## DATA PROVIDED
-----

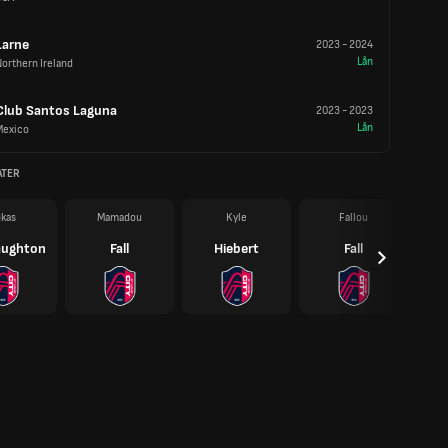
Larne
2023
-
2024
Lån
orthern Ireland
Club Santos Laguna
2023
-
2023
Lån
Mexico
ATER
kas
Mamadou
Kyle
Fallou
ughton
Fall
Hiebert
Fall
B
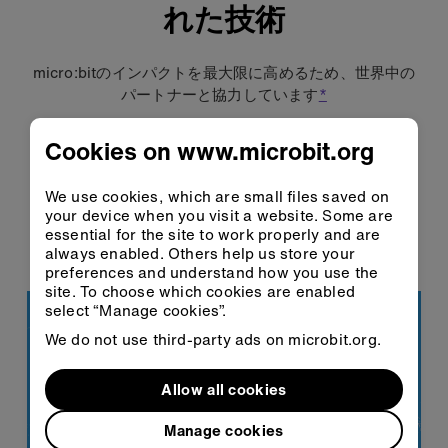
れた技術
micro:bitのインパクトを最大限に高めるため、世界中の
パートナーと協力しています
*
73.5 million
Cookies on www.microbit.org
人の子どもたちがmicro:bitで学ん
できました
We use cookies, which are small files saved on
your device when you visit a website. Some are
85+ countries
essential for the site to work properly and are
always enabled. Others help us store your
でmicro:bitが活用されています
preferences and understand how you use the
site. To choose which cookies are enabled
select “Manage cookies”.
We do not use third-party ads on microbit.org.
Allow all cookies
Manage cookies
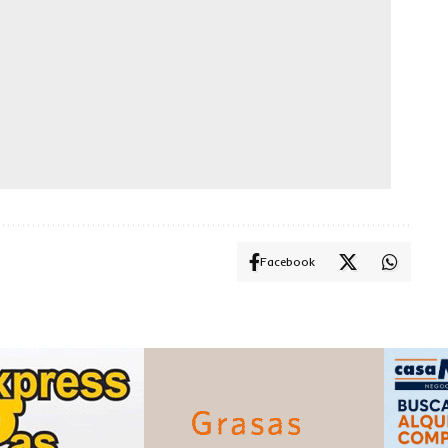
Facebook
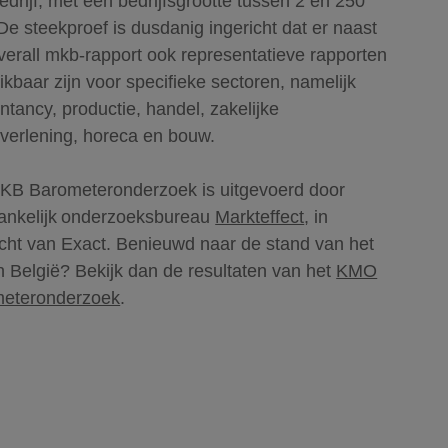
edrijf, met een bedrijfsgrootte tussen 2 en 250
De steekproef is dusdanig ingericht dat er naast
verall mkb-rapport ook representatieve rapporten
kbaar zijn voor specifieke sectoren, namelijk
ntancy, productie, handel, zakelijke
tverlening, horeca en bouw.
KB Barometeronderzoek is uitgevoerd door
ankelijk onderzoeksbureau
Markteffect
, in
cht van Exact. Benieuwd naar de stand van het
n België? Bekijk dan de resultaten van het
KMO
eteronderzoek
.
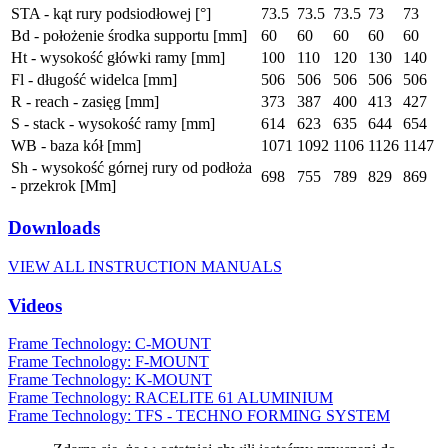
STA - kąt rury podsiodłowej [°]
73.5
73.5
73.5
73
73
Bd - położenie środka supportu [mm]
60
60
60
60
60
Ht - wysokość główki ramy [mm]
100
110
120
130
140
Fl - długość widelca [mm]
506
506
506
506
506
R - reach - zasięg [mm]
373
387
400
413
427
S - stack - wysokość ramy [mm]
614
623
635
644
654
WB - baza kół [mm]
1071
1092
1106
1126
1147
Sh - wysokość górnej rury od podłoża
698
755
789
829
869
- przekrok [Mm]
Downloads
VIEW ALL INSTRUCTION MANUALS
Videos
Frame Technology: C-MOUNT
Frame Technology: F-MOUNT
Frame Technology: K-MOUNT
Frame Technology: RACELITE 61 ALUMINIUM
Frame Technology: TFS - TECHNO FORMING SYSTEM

-----

## THE PROBLEM
What is needed is every line of the data above, set down exactly but with the images left out.

## OUTPUT OF THE TASK
Larne
2023
-
2024
Lån
orthern Ireland
Club Santos Laguna
2023
-
2023
Lån
Mexico
ATER
kas
Mamadou
Kyle
Fallou
ughton
Fall
Hiebert
Fall
B
れた技術
micro:bitのインパクトを最大限に高めるため、世界中の
パートナーと協力しています
*
73.5 million
Cookies on www.microbit.org
人の子どもたちがmicro:bitで学ん
できました
We use cookies, which are small files saved on
your device when you visit a website. Some are
85+ countries
essential for the site to work properly and are
always enabled. Others help us store your
でmicro:bitが活用されています
preferences and understand how you use the
site. To choose which cookies are enabled
select “Manage cookies”.
We do not use third-party ads on microbit.org.
Allow all cookies
Manage cookies
Facebook
edrijf, met een bedrijfsgrootte tussen 2 en 250
De steekproef is dusdanig ingericht dat er naast
verall mkb-rapport ook representatieve rapporten
kbaar zijn voor specifieke sectoren, namelijk
ntancy, productie, handel, zakelijke
tverlening, horeca en bouw.
KB Barometeronderzoek is uitgevoerd door
ankelijk onderzoeksbureau
Markteffect
, in
cht van Exact. Benieuwd naar de stand van het
n België? Bekijk dan de resultaten van het
KMO
eteronderzoek
.
STA - kąt rury podsiodłowej [°]
73.5
73.5
73.5
73
73
Bd - położenie środka supportu [mm]
60
60
60
60
60
Ht - wysokość główki ramy [mm]
100
110
120
130
140
Fl - długość widelca [mm]
506
506
506
506
506
R - reach - zasięg [mm]
373
387
400
413
427
S - stack - wysokość ramy [mm]
614
623
635
644
654
WB - baza kół [mm]
1071
1092
1106
1126
1147
Sh - wysokość górnej rury od podłoża
698
755
789
829
869
- przekrok [Mm]
Downloads
VIEW ALL INSTRUCTION MANUALS
Videos
Frame Technology: C-MOUNT
Frame Technology: F-MOUNT
Frame Technology: K-MOUNT
Frame Technology: RACELITE 61 ALUMINIUM
Frame Technology: TFS - TECHNO FORMING SYSTEM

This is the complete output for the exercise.